Total RNA, encompassing the small RNA fraction, was extracted from cell samples using TRIzol Reagent (Thermo Fisher Scientific, USA), as per the manufacturer’s recommendations. The aqueous phase was purified using the miRNeasy Micro Kit (Qiagen, Germany), which is specifically designed to enrich RNAs shorter than 200 nucleotides. Each biological sample was processed in two separate replicates, and all subsequent steps, including quantification, quality assessment, library preparation, and sequencing, were conducted independently for each replicate. RNA concentration and purity were first evaluated using a NanoDrop 2000 spectrophotometer (Thermo Fisher Scientific, Massachusetts, USA). For precise quantification of small RNAs, the samples were examined using the Qubit 4 Fluorometer along with the Qubit RNA Broad Range Assay Kit (Thermo Fisher Scientific, USA). The integrity of the RNA was verified by gel electrophoresis on a 1.5% agarose gel (Lonza, Belgium), and only samples exhibiting RIN ≥ 7.0 (Agilent 2100 Bioanalyzer, USA) proceeded to library preparation.
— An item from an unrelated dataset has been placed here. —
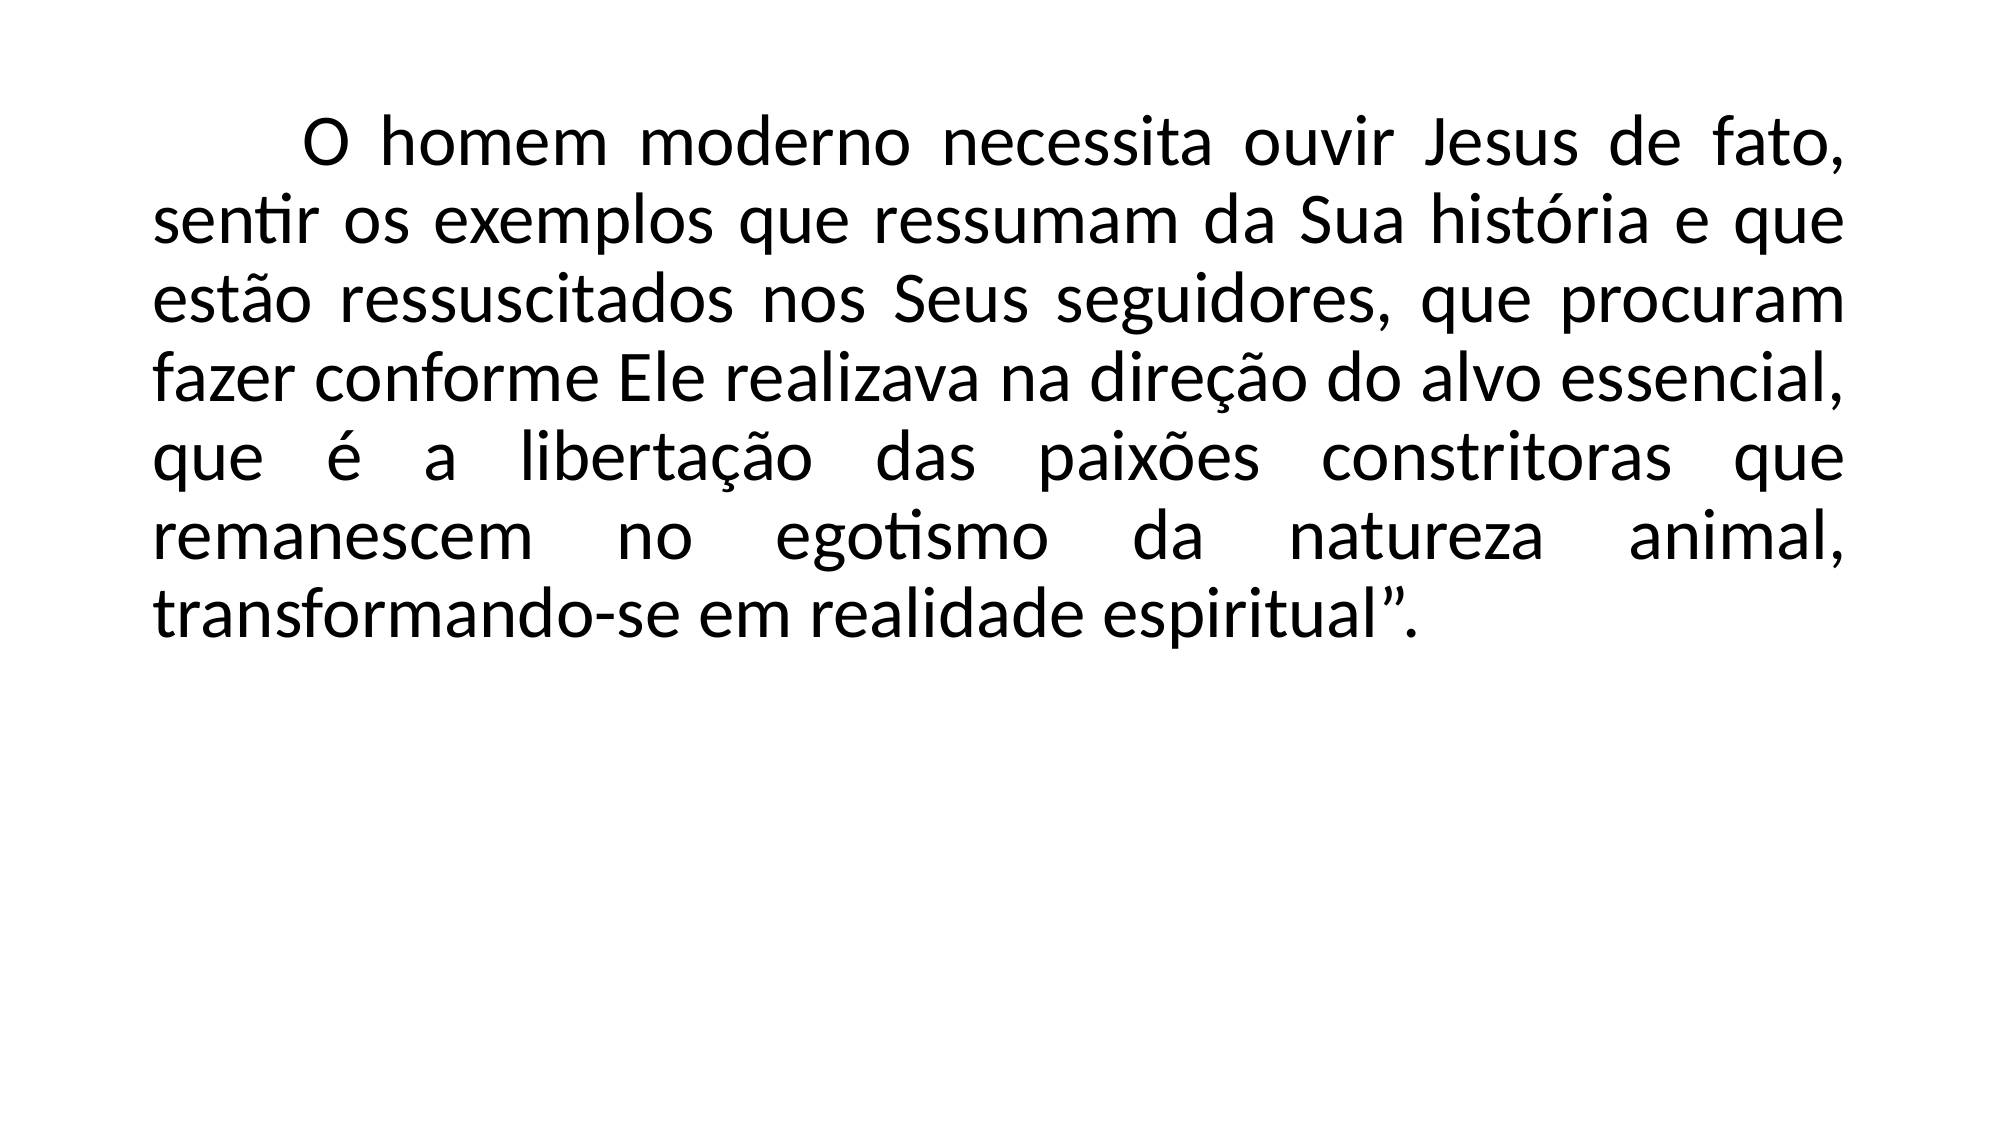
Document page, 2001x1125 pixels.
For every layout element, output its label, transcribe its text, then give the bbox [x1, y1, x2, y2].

list O homem moderno necessita ouvir Jesus de fato, sentir os exemplos que ressumam da Sua história e que estão ressuscitados nos Seus seguidores, que procuram fazer conforme Ele realizava na direção do alvo essencial, que é a libertação das paixões constritoras que remanescem no egotismo da natureza animal, transformando-se em realidade espiritual”. [137, 94, 1863, 1014]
Small RNA libraries were constructed utilizing the QIAseq miRNA Library Kit (Qiagen, Germany), in accordance with the manufacturer’s protocol. This procedure encompassed adapter ligation, reverse transcription, and PCR amplification. The libraries were purified using QIAseq Beads (Qiagen, Germany) to eliminate unincorporated primers and adapter dimers. The quality and size distribution of the final libraries were assessed using the Agilent 2100 Bioanalyzer with the High Sensitivity DNA Chip (Agilent Technologies, USA), thereby confirming the expected insert size range (~ 140–160 bp, including adapters). Sequencing was performed on an Illumina NovaSeq 6000 platform (Illumina, SanDiego, CA) using single-end 50 bp read chemistry. Both replicates were sequenced independently to account for biological variability.

Bioinformatics analysis

Raw sequencing reads underwent initial processing with Cutadapt 115 to remove adapter sequences, and the quality of the trimmed reads was assessed using FastQC 116. Reads ranging from 18 to 25 nucleotides were kept for further analysis. The cleaned reads were aligned to the reference genome with Bowtie, allowing 1–2 mismatches to ensure high mapping stringency. The identification of known and novel microRNAs was performed using the miRDeep2 algorithm 117, which combines sequencing alignment, secondary structure predictions, and probabilistic scoring to distinguish genuine miRNAs from background noise. Each replicate was analyzed separately to generate miRNA profiles specific to each sample. After the initial analysis, read counts from both replicates were combined for a comprehensive overview. This combined approach ensured that the final miRNA profile accurately reflected consistent and reproducible expression patterns across biological replicates.

Conclusion

Machine learning algorithms effectively identified potential miRNAs from whole genome and transcriptome data for the cotton whitefly B. tabaci, an important pest of many vegetable crops transmitting begomoviruses. This approach involved training a model on known miRNA sequences and using that model to predict potential miRNAs in the genome or transcriptome of the target organism, B. tabaci. It significantly reduced the time required to identify miRNAs and provided preliminary putative results. The experimental validation of randomly selected novel miRNAs confirmed their existence and functions in the B. tabaci genome at the global cellular scale. Additionally, the accuracy and reliability of these predictions depend on the quality and completeness of the genomic and transcriptomic data used as input. By providing a faster and more efficient means of identifying potential miRNAs, the described methods in this study can accelerate research on miRNA-mediated gene regulation that may contribute to developing new pest management strategies using genomic tools.